══ READING PASSAGE ══

# Enclosing Kreg Router Stand



## mlandwehr (Feb 3, 2011)

Just got a Kreg router stand and looking for ideas/plans on how to enclose it for dust collection and add shelves etc.


----------



## jw2170 (Jan 24, 2008)

G’day Mike

Welcome to the router forum. 

Thank you for joining us


----------



## wdeavers (Oct 16, 2011)

Me too let me know if you find something..

Wayne


----------



## Cochese (Jan 12, 2010)

You might want to check out Woodsmith, they didn't put shelves in theirs, but they did enclose at least the sides and put in bit storage.

As for dust collection, Rockler has their under table box on sale through next week.


----------



## wdeavers (Oct 16, 2011)

Thanks for the tips.

I was looking for the Woodsmith episode / article on the internet and I have had no luck to this point. If you have a link or could steer me in the right direction would be much appreciated.

As for the Rockler dust collector box and I did some research and found that you have to heavily modify the Kreg table to get it to work. Mot something I’m looking to do with a brand new tool.


----------



## 2bigfeet (Mar 3, 2011)

Here is what I did. You can look through the other links below for more ideas.












~


----------



## wdeavers (Oct 16, 2011)

Thanks Kerry, great work on the router table enclosure. 

The one question I had was on the dust collection port placement; you did a rear panel port correct? I was considering doing a bottom dust port (mainly since my dust collector came with a plastic port that I could easily adapt). Any advantage/disadvantage to this school of thought in your opinion?

═══
══ SUPPLIED MATERIAL ══

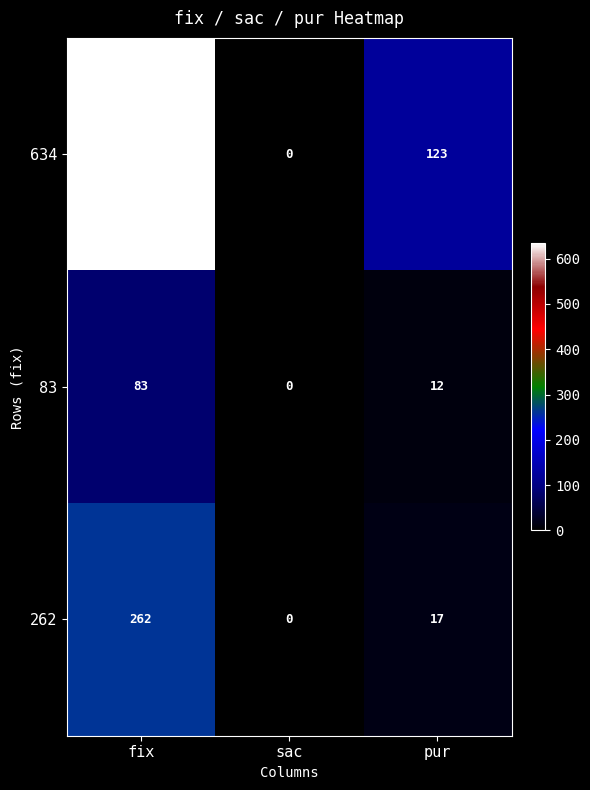

What is the maximum value shown in the chart?

634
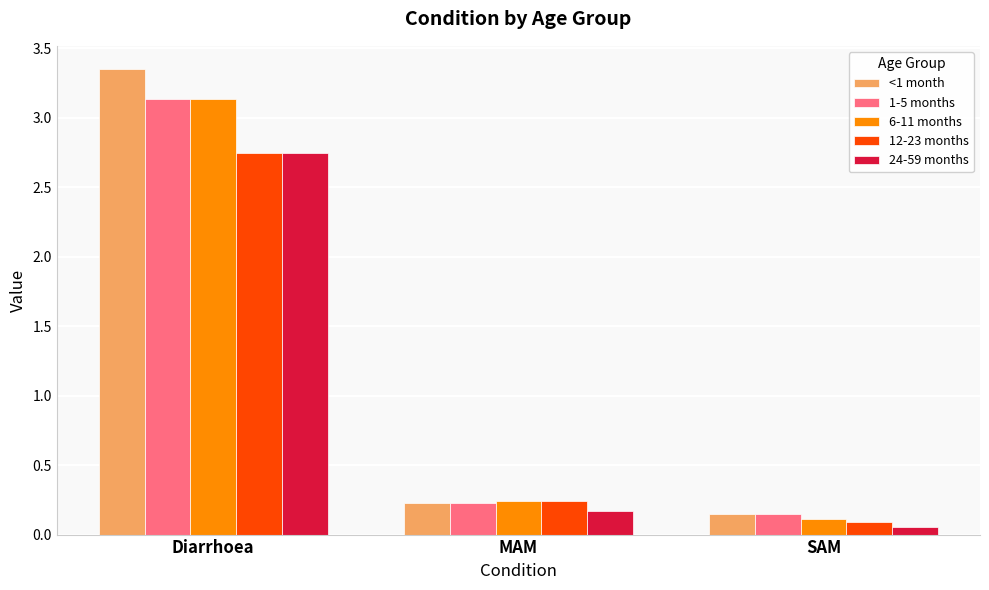

At which category is the sum across all series the highest?

Diarrhoea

═══

EXERCISE GOAL:
Carry on the forum thread about enclosing a Kreg router stand, starting right after its last post.

REPLY TO THE TASK:
Thanks again for the tips and the pictures are fantastic!

Wayne


----------



## 2bigfeet (Mar 3, 2011)

wdeavers said:


> Thanks Kerry, great work on the router table enclosure.
> 
> The one question I had was on the dust collection port placement; you did a rear panel port correct? I was considering doing a bottom dust port (mainly since my dust collector came with a plastic port that I could easily adapt). Any advantage/disadvantage to this school of thought in your opinion?
> 
> ...


Wayne, I don't think placement is all that important. I went with rear porting so it would be easier to make attachments to the fence. As long as your dust collection is somewhat robust and you have side vents somewhere, bottom porting should be okay. If you do go with bottom porting, I'd place the side vents towards the top to create downward drafting. Consider how your going to make connections to your fence.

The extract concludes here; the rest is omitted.